Thursday, March 27, 2008

FAA Blowwing hot air

Another day, another government organization with egg on its face
The grounding of the part of the Southwest Airline fleet on March 12 for maintenance, would have been huge news any other year than this current one. With the snailing economy, two wars, Elliot Spitzer's resignation, Democratic party in fighting, the collapse of investment banking, & the rising price of gas it is easy to understand how this was forgotten so quickly.
The recent decision by American Airlines, and Delta Airlines to ground part of their fleet for overdue maintenance. Has brought air travel concerns and the FAA consistent failure to protect the American Consumer to the forefront. The FAA lassie z Faire attitude was made apparent last week, when the New York Passenger Bill of Rights was deemed illegal by the federal courts.

"NEW YORK - A federal appeals court Tuesday (March 25, 2008) struck down a state law
requiring airlines to give food, water, clean toilets and fresh air to
passengers stuck in delayed planes, saying the measure was well-intentioned but
stepped on federal authority...The law was passed after thousands of passengers
were stranded aboard airplanes for up to 10 hours on several JetBlue Airways
flights at Kennedy International Airport on Valentine’s Day last year. They
complained they were deprived of food and water and that toilets overflowed. A
month later, hundreds more passengers of other airlines were stranded aboard
planes at JFK after a daylong ice storm"
(MSNBC.com)


As an American I expect the government organizations that the people give authority via congressional representation, to have the citizens best interest in mind. Everyone identifies that airlines respect for their paying customers has gone down in recent years, to the point that they can care less about their comfort. Why was it necessary for the NY legislator to pass a bill of rights, where was the FAA during this time. Do they not think passengers stranded deserve clean bathrooms, water, and food. The ticket prices should easily cover these cost, but the FAA couldn't care less about you and me.

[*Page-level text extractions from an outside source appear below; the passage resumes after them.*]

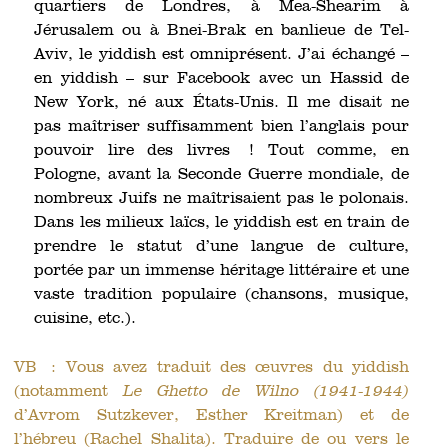
quartiers de Londres, à Mea-Shearim à
Jérusalem ou à Bnei-Brak en banlieue de Tel-
Aviv, le yiddish est omniprésent. J’ai échangé –
en yiddish – sur Facebook avec un Hassid de
New York, né aux États-Unis. Il me disait ne
pas maîtriser suffisamment bien l’anglais pour
pouvoir lire des livres ! Tout comme, en
Pologne, avant la Seconde Guerre mondiale, de
nombreux Juifs ne maîtrisaient pas le polonais.
Dans les milieux laïcs, le yiddish est en train de
prendre le statut d’une langue de culture,
portée par un immense héritage littéraire et une
vaste tradition populaire (chansons, musique,
cuisine, etc.).
VB : Vous avez traduit des œuvres du yiddish
(notamment
Le Ghetto de Wilno
(1941-1944)
d’Avrom Sutzkever, Esther Kreitman) et de
l’hébreu (Rachel Shalita). Traduire de ou vers le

A government audit of the FAA released in February found that:
U.S. aviation regulators have ``weaknesses'' throughout their system for overseeing quality control at aircraft manufacturers and suppliers, a federal inspector reported.


"Government auditors found ``widespread discrepancies'' at 20 of 21 suppliers, including miscalibrated tools, incomplete product testing and inadequate vendor supervision, a U.S. Transportation Department inspector general's report said today...The FAA doesn't ensure manufacturers regularly audit suppliers or routinely examine those audits, and it doesn't do enough of its own examinations of vendors, according to the report released in Washington...The FAA requires a maximum of four supplier audits, regardless of the manufacturer's size, the report found. FAA inspectors scheduled four supplier audits for a maker of crop- duster planes for two straight years and didn't perform any one year for suppliers of a major airline engine manufacturer."(Bloomberg.com, Feburary 29, 2008)



The FAA found about about the missed inspections by southwest airlines by a whistleblower inside the organization.

The whistleblowers said the FAA's chief inspector for Southwest allowed the airline to delay the repairs because of a "cozy relationship" with a former inspector hired by the company. One whistleblower was removed from his position after an "anonymous complaint." The other whistleblower claimed other inspectors friendly with the airline spied on his work by preparing a report about his use of Southwest's maintenance database, called Imagio. He says the other inspectors improperly shared the information with airline executives. "I asked myself why and who would they be discussing this with at SWA and for what purpose?" the inspector wrote. The FAA later removed two officials, including the chief inspector, after an internal investigation. (NBC Dallas/Fort worth)


The FAA has computers capable of handeling communications from all registered aircrafts at once, but fail to put in a system that could alert them of an overdue inspection? USA today had a similar report of lax oversight.

"FAA officials overseeing Southwest Airlines ignored safety violations, leaked sensitive data to the carrier and tried to intimidate two inspectors to head off investigations, according to previously undisclosed allegations by the inspectors."


Thank you FAA for worrying about the great people in this nation over your pocketbook. ASSHOLES!